Militärdienst im Ersten und Zweiten Weltkrieg

Am 28. Dezember 1911 wurde der Student Schneider beim Ergänzungsbezirkskommando 4 assentiert und als Einjährig-Freiwilliger Mediziner auf Staatskosten 4 für zehn Jahre im Heere und zwei Jahre in der Landwehr zum Infanterie Regiment (I.R.) Nr. 4 “Hoch- und Deutschmeister“ eingereiht. Zur Assentierung war Schneider 1,72 m groß und litt an einer mäßigen Kurzsichtigkeit. Im Hauptgrund-Buchblatt Nr. 72 (Militärakte) wird ebenfalls das landwehrärztliche Stipendium vom 1. Januar 1912 – 31. Dezember 1917 erwähnt (Abbildung 3). Damit war Schneider Angehöriger der K. K.-Armee und wurde im Laufe des Studiums des Militärdienstes regelmäßig befördert, zuletzt im Jahre 1944 zum Oberstabsarzt der Reserve. Bis zum Ende des Zweiten Weltkrieges war er im Sanitätsdienst der Deutschen Wehrmacht eingesetzt.

Abb. 3: Hauptgrundbuchblatt Schneiders aus dem Jahr 1911. Quelle: Österreichisches Staatsarchiv, Kriegsarchiv Wien

Zum 1. Februar 1914 wurde er von der 5. Feldkompanie zur I. Ersatzkompanie (Ers.K.) transferiert. Im selben Jahr erfolgte die Bewilligung des Präsenzdienstaufschubes (P.D.A) auf den 1. Juli 1914. Allerdings wurde durch das österreichische Kriegsministerium, Erlassabteilung 2/W Nr. 6073 vom 5. Juni 1914, die Transferierung vom I.R. Nr. 4, I. Ers.K. zum bosnisch-hercegowinischen (bh) I.R. Nr. 1 „Kaiser“ (der Beiname wurde 1915 gestrichen) zur 7. Feldkompanie, einer Eliteeinheit des K. K. Heeres, veranlasst. Dort leistete er ab den 1. Juli 1914 einen dreimonatigen Frontdienst ab. Dabei wurde er am Gewehr 6 K (Steyr – „Mannlicher Modell 1895“), der Standardwaffe der K. K. Armee im Ersten Weltkrieg, ausgebildet. Im Laufe seines Präsenz-Militärdienstes von 1914–1918 wurde er mehrmals befördert. In Tabelle 1 sind die Beförderungsdaten zusammengefasst [13][23].
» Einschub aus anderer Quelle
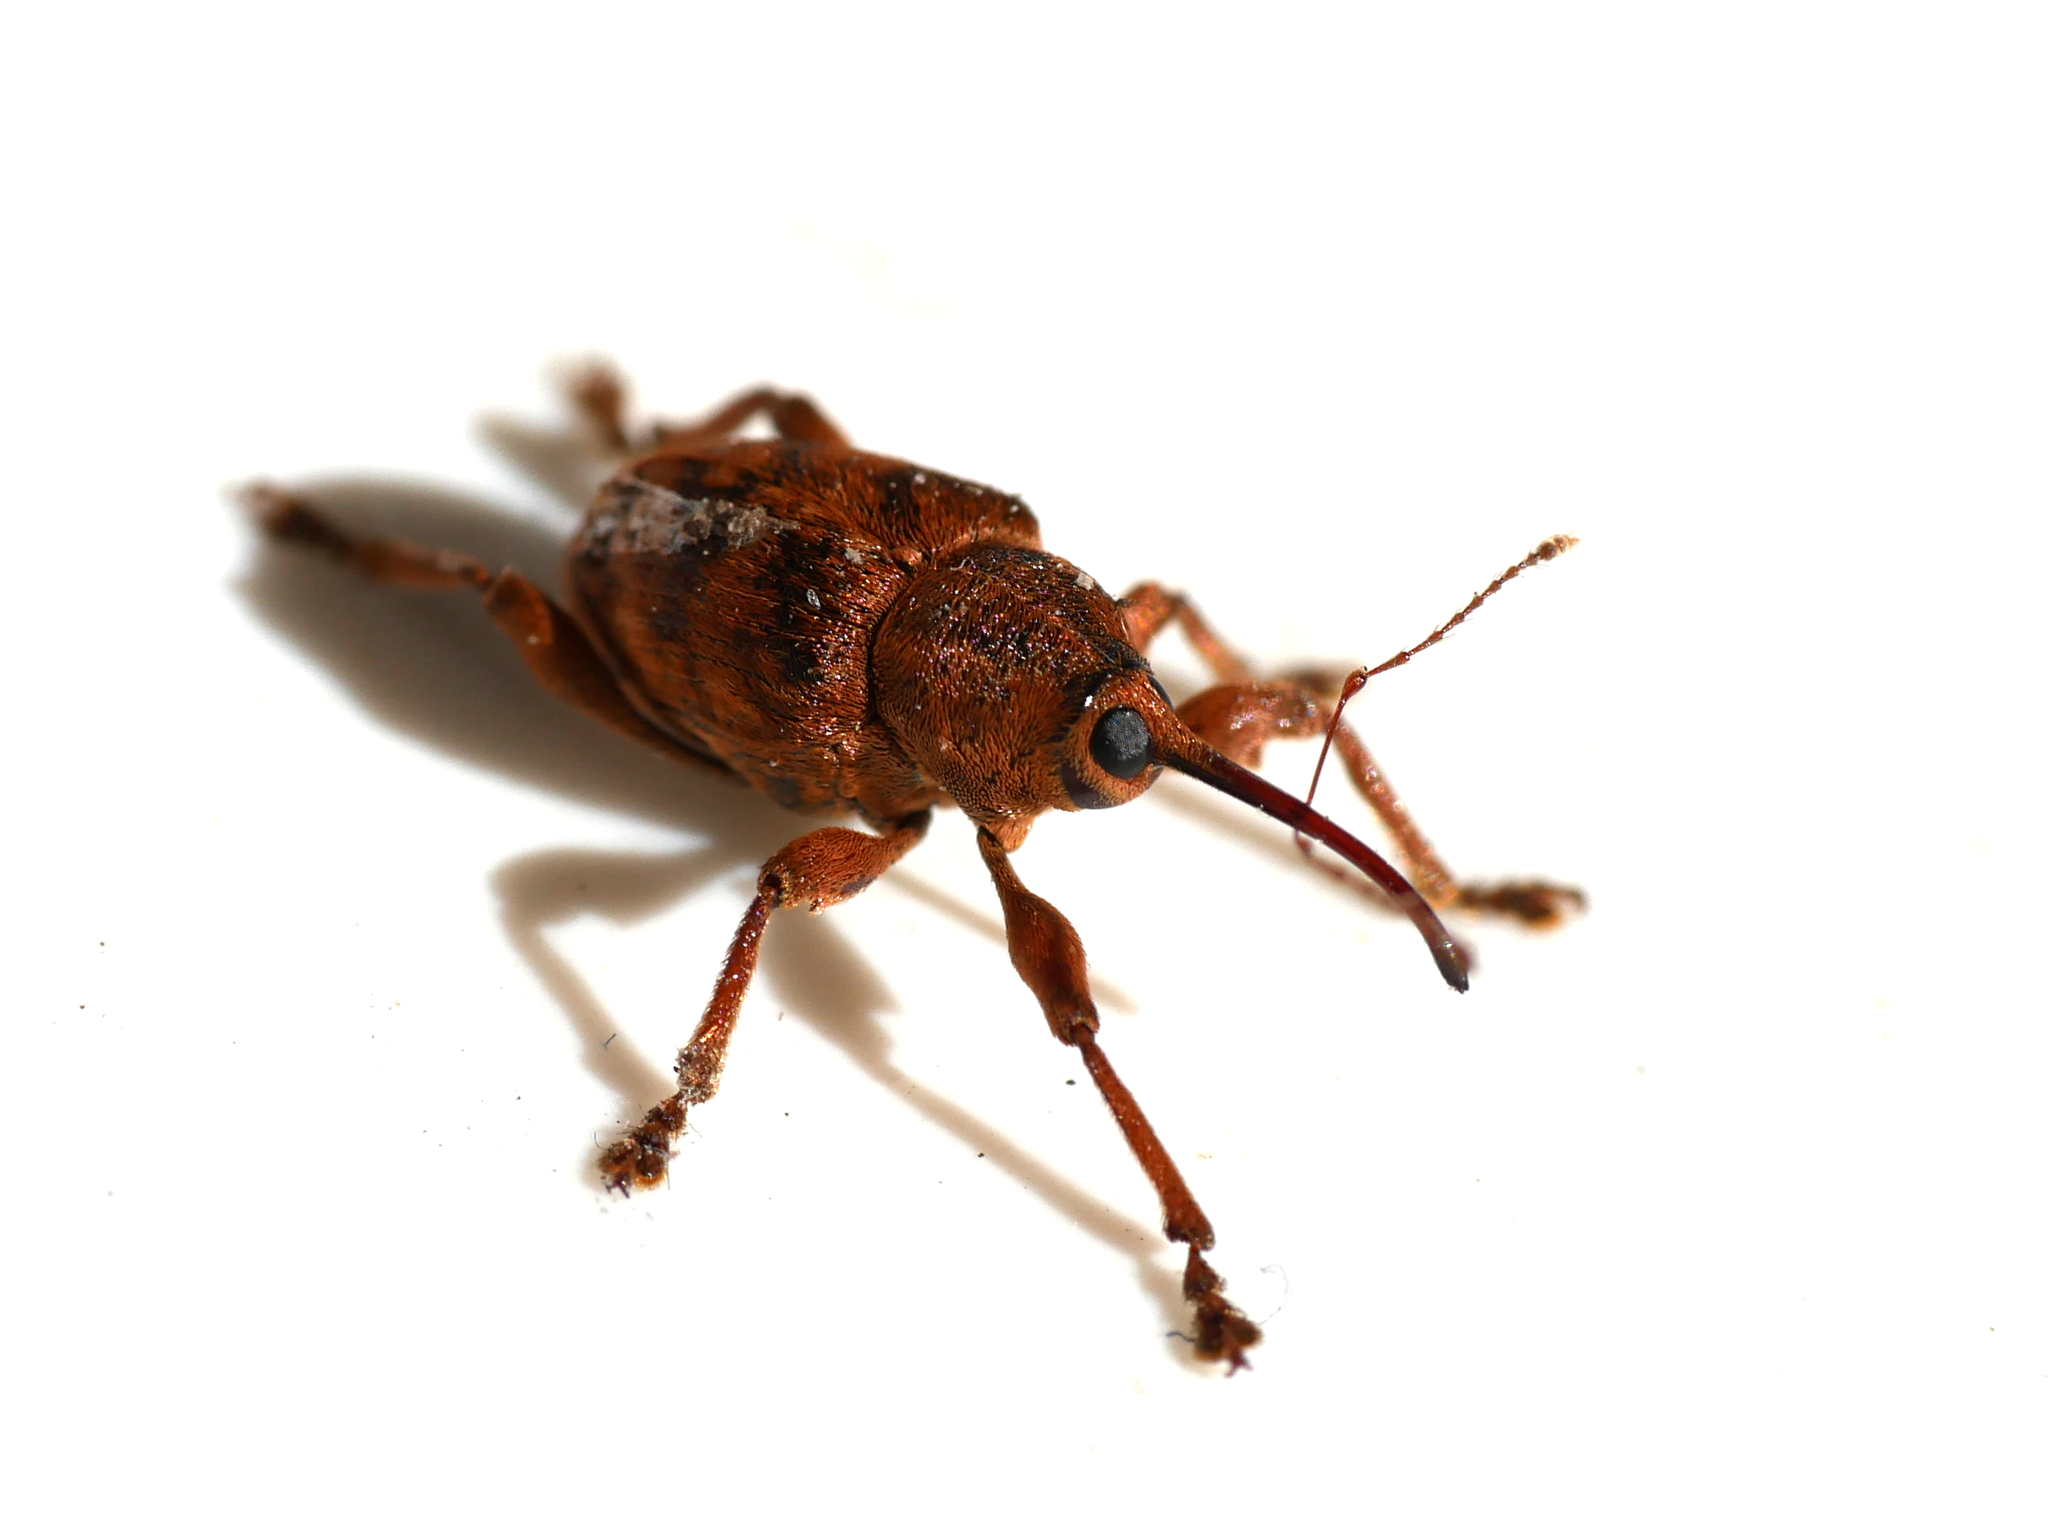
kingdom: Animalia
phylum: Arthropoda
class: Insecta
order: Coleoptera
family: Curculionidae
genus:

Tab. 1: Militärische Beförderungsdaten von Hans Schneider
* Personalverordnungsblatt des K. K. Heeres

Im Rahmen der Recherche fiel auf, dass es zwischen den Aufzeichnungen im Hauptgrundbuchblatt Nr. 72 von 1911 ff., dem Kontrollgrundbuchblatt (Abschrift) von 1917 und den P.V.Bl. hinsichtlich der Ernennungstage und der Aufzeichnungsgenauigkeit Diskrepanzen bestehen. Diese Unstimmigkeiten sind auch im Wehrstammbuch von 1938 festzustellen.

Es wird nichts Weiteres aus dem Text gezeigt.